A partir de 1880, em face do início da industrialização da Europa, aguçou-se o apetite por colónias em quase todos os países europeus, em Portugal regressou o velho assunto do Novo Brasil. A Europa precisava de matérias primas (minérios especialmente) e novos mercados. A África e Ásia ficaram na mira das potências europeias, que principiaram a degladiar-se naqueles continentes e nas chancelarias. Para apaziguar as escaramuças o chanceler Bismarck convocou a célebre conferência de Berlim(1885), para partilha de África, segundo “moldes civilizados”. Portugal foi obrigado a fazer a ocupação efectiva de Angola. E fê-lo, não sem dificuldades, umas que já conhecia e outras por conhecer. As dificuldades continuaram a ser as doenças, os insucessos na pecuária e na agricultura, a ausência de minas de ouro e prata, os transportes e, com mais agudeza, a obsessão metropolitana de não querer perder Angola, ou seja, não ceder aos angolanos qualquer poder, ou uma simples capacidade de decisão. O “grito do Ipiranga” ecoava, sempre, em som fantasmagórico,em todas as reuniões de governos metropolitanos. Todos os portugueses que se notabilizassem em Angola, todos com bons propósitos, eram ostracizados pelos governos em Lisboa. Estes não aceitavam qualquer progresso da colónia dirigido por angolanos ou portugueses angolanizados. Isso ajudaria à emancipação.
Embora fizesse parte do imaginário leuco-angolano o episódio do “grito do Ipiranga”, não havia base histórica nem social, nem demográfica sob o aspecto europeu,para se repetir em Angola.

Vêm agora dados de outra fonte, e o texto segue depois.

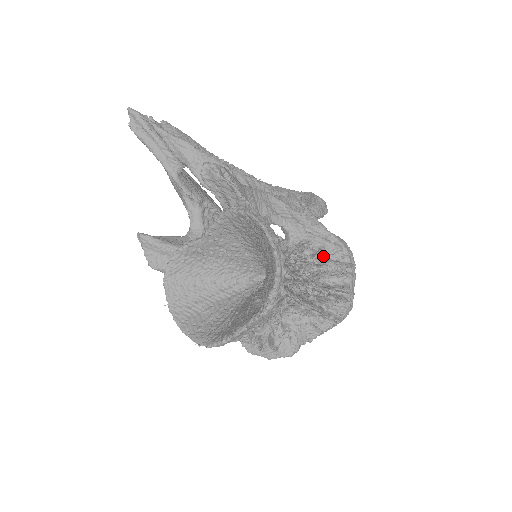
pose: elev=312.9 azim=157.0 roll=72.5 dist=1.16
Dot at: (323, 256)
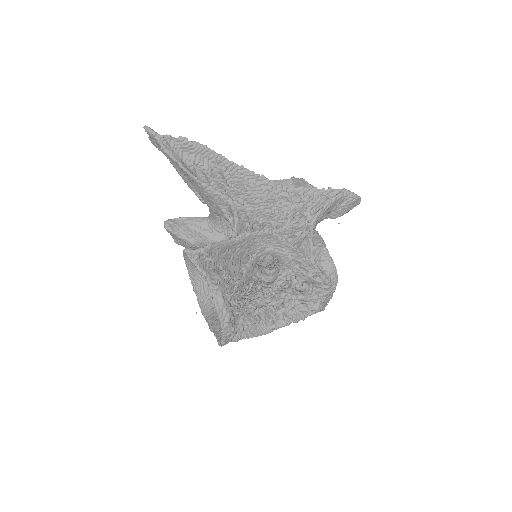
Dot at: (305, 282)
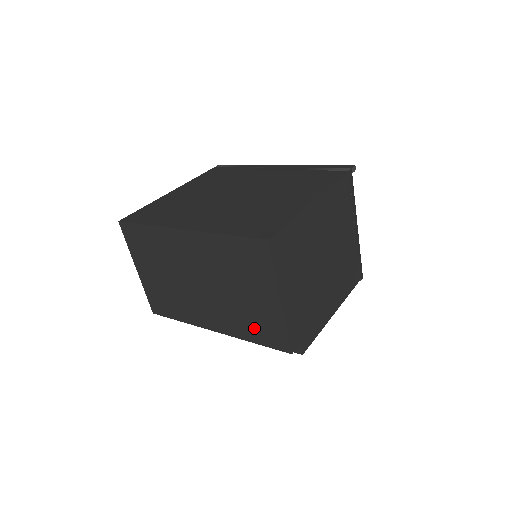
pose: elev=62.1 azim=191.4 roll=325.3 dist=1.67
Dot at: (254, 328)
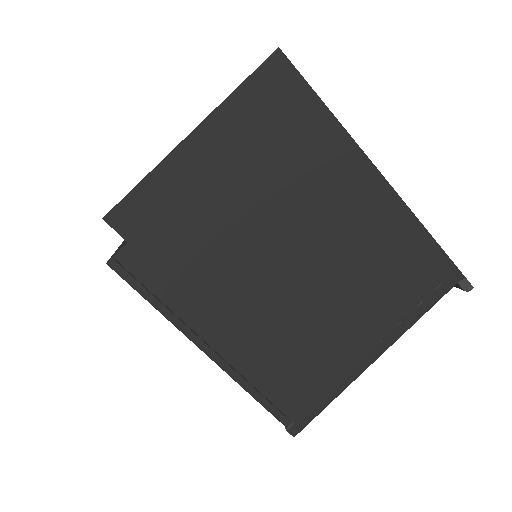
Dot at: occluded
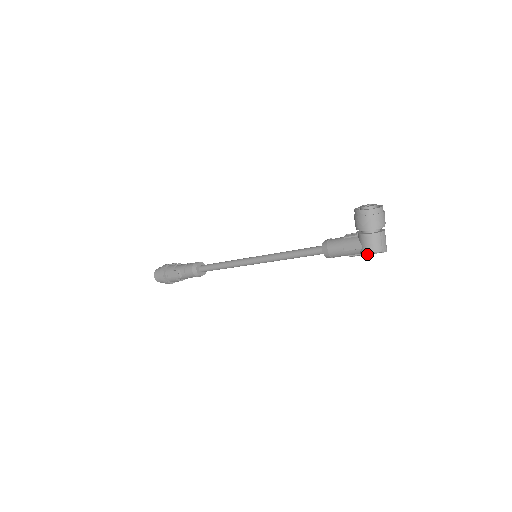
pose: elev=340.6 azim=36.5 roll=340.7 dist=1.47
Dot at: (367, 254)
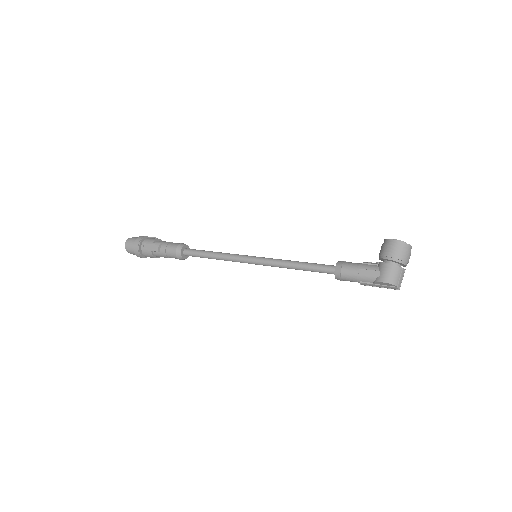
Dot at: (379, 286)
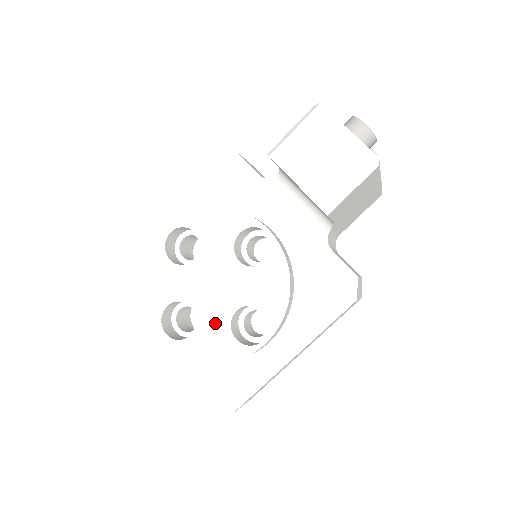
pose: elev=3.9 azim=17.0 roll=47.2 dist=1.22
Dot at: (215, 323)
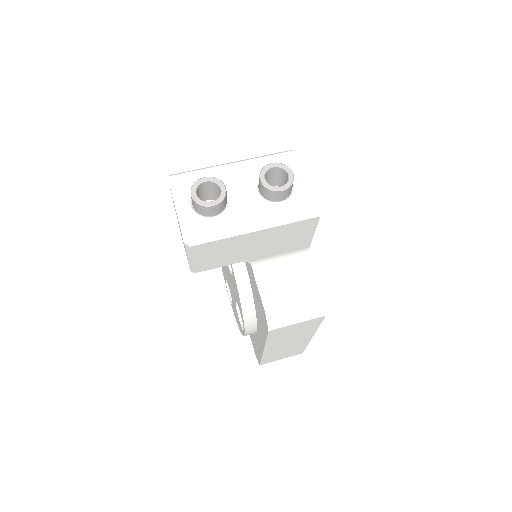
Dot at: (234, 304)
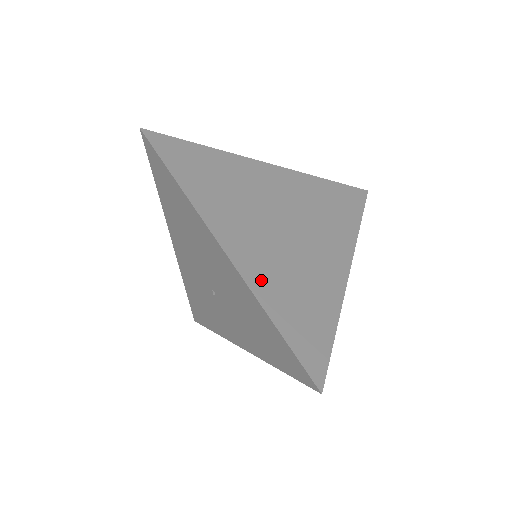
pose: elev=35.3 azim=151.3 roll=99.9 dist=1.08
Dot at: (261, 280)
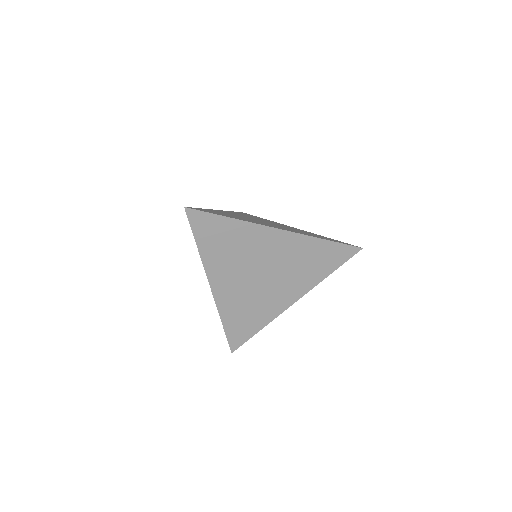
Dot at: occluded
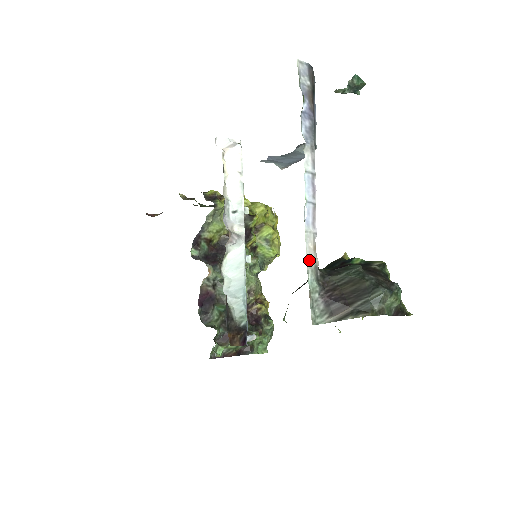
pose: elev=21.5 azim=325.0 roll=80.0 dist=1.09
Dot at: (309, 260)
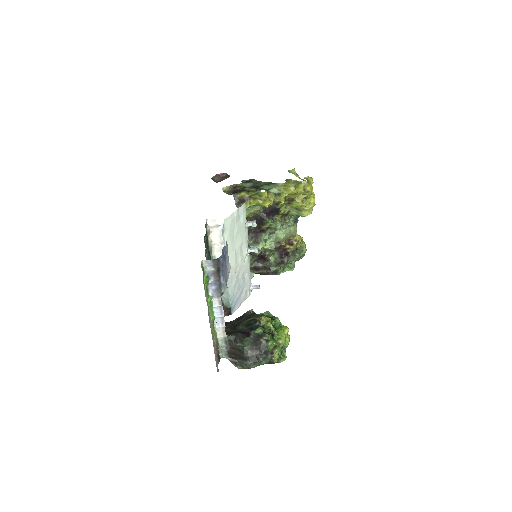
Dot at: (219, 337)
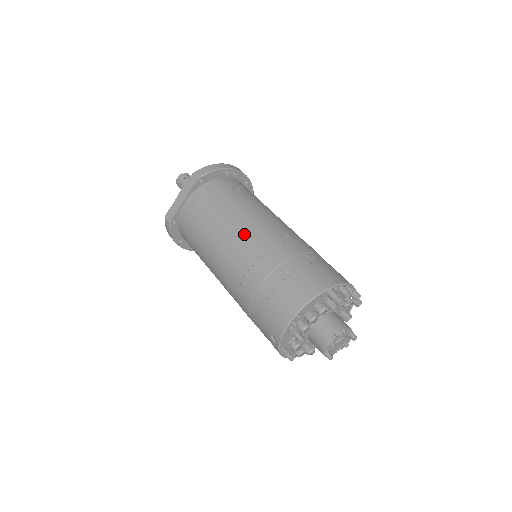
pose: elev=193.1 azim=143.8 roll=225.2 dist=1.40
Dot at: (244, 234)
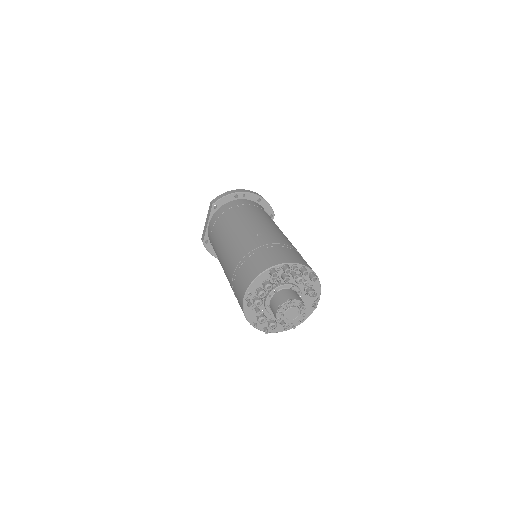
Dot at: (230, 239)
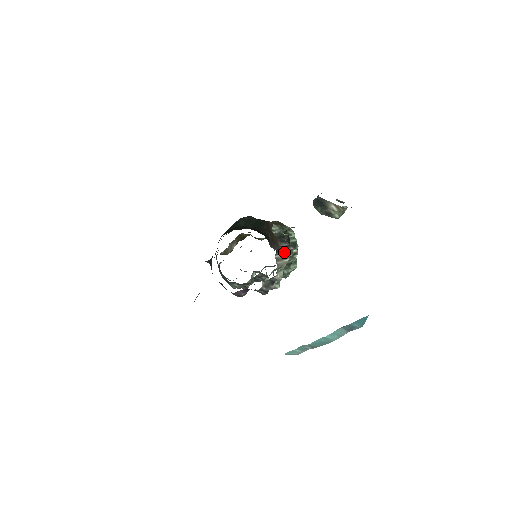
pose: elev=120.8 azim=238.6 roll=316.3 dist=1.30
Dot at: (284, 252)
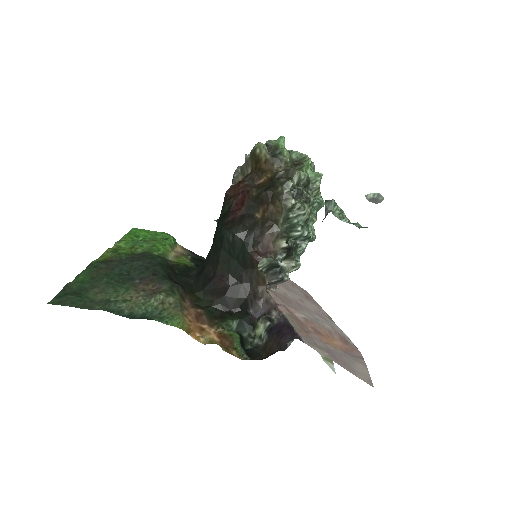
Dot at: occluded
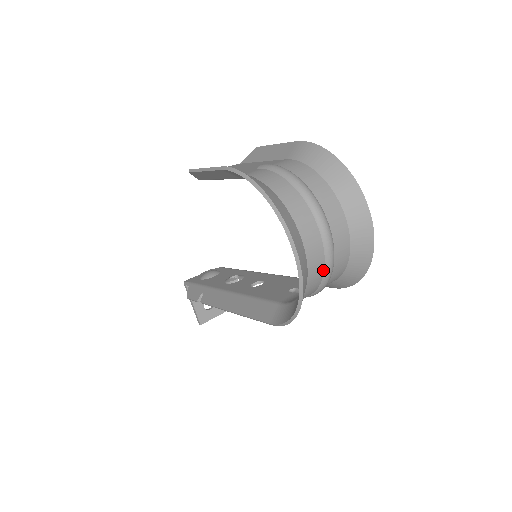
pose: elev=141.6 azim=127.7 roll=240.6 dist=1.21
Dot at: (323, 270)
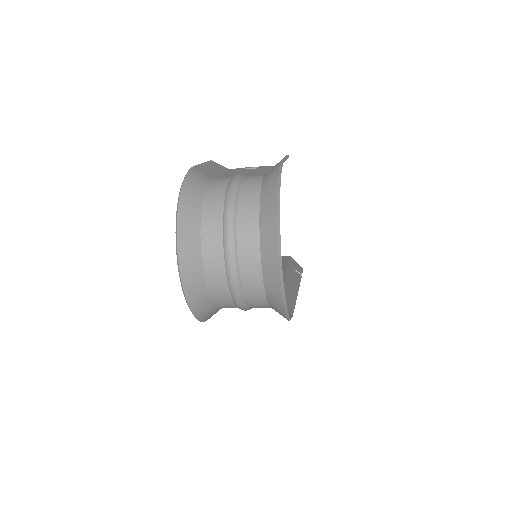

Factor agro-pecuário – Depois da independência do Brasil em 1822 Portugal alimentou a esperança em um segundo Brasil, ou seja apoiado na agro-pecuária.Começaram a aparecer uns primeiros relatórios exaltando os bons climas planálticos, especialmente os das terras acima dos 1 500 m de altitude. Angola tem 97 500 km² acima dos 1 500 m de altitude (um pouco maior do que a área de Portugal) e 1 200 km² ( maior do que a ilha da Madeira) acima dos 2 000 m de altitude. Nestas áreas o clima é tropical de altitude com temperaturas amenas e frias, muito raramente atingindo os 30ºC. Chove abundantemente no Verão, o Inverno( Junho a Setembro), impropriamente denominado de Cacimbo, é seco, de céu limpo(um azul maravilhoso) cheio de triliões de estrelas, visíveis a olho nu, e frio.As terras altas, bem drenadas naturalmente, têm abundantes águas cristalinas e potáveis. Estas condições destruiram a corrente pessimista, que se tinha instalado em Portugal, sobre a colonização de terras africanas. Mas as tentativas de colonização começaram, logo de início, a fracassar. O desânimo começou a instalar-se, mas dois acontecimentos activaram os velhos propósitos: a Conferência de Berlim, obrigando a uma ocupação efectiva, e a entrada de uma colónia bóer, vinda da África do Sul, fugida da guerra entre as duas nações bóeres unidas, o Transval e Orange, contra a poderosa Inglaterra da Raínha Victória. Em breve o número de bóeres, entrados em Angola, sobrepujou o de portugueses no sul . O governo de Lisboa estremeceu.